**THE TASK**: Every line below containing the word "être" should be found and copied.

Source records:
== Segment start ==
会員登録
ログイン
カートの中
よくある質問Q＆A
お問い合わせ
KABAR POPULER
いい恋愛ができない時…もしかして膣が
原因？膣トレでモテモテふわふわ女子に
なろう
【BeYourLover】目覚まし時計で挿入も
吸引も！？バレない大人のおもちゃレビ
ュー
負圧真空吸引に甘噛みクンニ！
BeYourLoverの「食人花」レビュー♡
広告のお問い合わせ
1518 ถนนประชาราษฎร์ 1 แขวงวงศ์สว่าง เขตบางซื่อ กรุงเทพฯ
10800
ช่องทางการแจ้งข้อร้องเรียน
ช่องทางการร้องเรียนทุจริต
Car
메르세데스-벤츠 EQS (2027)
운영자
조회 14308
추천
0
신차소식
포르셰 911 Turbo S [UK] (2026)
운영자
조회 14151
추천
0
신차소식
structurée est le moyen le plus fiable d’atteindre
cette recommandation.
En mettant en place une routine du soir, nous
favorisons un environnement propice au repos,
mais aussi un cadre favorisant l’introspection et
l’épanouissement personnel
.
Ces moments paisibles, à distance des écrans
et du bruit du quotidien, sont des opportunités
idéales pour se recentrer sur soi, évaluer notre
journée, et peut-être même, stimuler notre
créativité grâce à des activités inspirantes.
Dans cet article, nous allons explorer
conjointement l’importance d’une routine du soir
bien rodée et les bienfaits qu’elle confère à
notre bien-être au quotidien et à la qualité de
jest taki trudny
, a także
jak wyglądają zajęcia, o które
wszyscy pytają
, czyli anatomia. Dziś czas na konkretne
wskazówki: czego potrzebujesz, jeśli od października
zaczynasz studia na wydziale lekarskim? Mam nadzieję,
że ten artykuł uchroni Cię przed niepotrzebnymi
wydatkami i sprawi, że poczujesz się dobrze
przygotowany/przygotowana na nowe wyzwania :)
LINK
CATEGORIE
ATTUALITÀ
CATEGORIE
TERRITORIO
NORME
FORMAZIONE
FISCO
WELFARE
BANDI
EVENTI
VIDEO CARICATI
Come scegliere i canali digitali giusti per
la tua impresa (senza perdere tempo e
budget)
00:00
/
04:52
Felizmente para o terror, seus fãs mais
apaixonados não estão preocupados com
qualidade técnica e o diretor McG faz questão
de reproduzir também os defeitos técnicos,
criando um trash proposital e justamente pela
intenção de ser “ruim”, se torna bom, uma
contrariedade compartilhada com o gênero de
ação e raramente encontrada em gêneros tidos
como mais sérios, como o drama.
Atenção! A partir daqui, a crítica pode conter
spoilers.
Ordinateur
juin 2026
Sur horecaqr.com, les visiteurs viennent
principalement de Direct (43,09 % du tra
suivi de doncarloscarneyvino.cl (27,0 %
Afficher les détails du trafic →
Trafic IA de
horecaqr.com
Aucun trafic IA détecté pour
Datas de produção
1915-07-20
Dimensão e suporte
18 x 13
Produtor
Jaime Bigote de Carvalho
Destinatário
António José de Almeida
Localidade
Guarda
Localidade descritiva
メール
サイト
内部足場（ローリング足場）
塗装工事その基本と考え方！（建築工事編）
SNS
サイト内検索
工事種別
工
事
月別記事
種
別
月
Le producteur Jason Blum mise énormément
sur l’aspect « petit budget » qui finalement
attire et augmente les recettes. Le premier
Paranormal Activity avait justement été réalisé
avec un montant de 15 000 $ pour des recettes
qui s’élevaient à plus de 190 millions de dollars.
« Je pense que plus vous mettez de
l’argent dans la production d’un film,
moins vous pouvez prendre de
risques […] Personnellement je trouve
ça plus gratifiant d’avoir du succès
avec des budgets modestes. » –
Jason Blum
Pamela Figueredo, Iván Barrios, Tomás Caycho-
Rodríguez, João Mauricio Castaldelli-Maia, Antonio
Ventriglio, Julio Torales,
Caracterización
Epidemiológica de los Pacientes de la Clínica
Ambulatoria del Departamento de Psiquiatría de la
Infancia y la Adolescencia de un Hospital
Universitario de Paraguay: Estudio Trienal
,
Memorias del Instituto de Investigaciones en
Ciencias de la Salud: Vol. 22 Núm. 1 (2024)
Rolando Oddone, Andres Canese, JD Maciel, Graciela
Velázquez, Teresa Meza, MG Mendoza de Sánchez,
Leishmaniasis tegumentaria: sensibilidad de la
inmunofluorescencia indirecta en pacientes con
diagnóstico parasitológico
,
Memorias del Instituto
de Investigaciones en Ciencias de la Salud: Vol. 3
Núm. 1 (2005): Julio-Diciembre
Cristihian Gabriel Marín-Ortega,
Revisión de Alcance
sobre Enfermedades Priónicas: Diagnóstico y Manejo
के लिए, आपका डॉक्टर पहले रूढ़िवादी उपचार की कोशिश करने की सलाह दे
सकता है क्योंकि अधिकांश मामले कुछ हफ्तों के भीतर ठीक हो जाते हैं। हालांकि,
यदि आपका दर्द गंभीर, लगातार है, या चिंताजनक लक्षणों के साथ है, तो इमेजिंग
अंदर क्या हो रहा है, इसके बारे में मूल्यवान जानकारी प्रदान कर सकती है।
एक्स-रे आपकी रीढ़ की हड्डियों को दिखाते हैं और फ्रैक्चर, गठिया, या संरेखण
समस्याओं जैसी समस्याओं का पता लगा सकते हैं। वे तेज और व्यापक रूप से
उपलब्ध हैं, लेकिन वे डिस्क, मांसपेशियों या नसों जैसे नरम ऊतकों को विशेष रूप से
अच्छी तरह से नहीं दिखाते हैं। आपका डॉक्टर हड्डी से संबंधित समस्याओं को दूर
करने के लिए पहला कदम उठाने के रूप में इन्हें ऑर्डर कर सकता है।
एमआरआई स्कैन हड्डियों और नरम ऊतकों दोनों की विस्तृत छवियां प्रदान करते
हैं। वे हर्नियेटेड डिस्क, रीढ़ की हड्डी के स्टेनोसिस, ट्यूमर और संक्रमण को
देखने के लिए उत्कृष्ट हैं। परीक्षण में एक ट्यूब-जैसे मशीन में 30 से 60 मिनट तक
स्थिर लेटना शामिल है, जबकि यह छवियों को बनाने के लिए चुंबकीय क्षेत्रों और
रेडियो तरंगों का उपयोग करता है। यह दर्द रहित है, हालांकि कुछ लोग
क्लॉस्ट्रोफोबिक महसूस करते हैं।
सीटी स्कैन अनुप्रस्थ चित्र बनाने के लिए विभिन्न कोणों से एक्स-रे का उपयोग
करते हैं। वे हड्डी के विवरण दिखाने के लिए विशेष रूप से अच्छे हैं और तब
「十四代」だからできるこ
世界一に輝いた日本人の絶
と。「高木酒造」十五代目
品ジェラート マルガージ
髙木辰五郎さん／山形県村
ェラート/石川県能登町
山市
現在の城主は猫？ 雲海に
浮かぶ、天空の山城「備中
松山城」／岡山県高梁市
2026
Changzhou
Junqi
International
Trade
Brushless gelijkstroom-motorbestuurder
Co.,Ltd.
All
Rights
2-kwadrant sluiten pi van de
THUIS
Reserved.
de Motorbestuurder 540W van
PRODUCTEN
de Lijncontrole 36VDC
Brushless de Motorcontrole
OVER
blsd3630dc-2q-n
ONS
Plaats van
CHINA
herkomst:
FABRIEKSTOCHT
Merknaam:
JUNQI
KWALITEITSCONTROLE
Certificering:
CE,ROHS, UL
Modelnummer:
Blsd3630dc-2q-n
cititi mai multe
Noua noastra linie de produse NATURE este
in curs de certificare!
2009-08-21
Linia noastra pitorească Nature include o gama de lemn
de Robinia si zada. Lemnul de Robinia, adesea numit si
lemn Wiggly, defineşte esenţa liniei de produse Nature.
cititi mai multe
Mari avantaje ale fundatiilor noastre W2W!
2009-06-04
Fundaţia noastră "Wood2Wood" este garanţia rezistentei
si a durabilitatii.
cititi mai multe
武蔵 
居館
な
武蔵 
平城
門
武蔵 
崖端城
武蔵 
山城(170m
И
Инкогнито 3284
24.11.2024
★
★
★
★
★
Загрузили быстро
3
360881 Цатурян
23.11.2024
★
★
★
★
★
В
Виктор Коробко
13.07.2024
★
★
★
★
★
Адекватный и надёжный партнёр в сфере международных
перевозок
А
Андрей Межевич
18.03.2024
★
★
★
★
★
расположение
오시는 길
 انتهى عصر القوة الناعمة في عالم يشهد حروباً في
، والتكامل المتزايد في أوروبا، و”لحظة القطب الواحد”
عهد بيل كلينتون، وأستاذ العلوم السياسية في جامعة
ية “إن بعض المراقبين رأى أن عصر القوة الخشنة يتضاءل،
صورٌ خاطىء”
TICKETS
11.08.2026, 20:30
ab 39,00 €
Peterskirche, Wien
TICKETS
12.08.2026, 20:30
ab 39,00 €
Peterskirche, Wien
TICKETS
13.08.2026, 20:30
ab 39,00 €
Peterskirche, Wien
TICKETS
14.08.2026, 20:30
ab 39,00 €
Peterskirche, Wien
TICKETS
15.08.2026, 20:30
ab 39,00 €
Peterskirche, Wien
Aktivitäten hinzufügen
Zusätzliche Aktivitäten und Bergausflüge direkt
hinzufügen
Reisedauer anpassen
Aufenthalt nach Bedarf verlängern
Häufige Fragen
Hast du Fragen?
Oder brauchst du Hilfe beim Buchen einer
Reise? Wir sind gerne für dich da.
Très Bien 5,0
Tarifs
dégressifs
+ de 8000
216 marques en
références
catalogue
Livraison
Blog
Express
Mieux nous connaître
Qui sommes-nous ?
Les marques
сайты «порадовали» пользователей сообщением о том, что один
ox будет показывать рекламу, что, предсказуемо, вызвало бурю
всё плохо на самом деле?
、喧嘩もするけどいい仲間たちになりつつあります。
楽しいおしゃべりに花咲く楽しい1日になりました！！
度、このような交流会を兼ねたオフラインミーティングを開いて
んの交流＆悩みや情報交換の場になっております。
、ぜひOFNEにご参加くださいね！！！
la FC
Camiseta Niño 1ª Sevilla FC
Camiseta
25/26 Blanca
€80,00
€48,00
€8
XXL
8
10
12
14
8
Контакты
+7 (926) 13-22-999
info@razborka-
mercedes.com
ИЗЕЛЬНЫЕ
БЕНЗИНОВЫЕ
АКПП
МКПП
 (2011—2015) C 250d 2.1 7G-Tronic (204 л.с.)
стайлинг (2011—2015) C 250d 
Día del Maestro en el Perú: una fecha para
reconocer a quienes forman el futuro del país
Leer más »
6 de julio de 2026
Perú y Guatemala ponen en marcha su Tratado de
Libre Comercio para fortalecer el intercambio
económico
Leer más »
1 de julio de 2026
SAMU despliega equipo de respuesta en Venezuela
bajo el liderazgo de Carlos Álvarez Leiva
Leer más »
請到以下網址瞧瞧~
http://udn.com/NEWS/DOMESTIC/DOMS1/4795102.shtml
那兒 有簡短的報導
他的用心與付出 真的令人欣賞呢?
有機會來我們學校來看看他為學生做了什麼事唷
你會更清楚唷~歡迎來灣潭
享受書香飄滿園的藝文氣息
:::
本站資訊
== Segment end ==
**EXERCISE ANSWER**:
journée, et peut-être même, stimuler notre
notre bien-être au quotidien et à la qualité de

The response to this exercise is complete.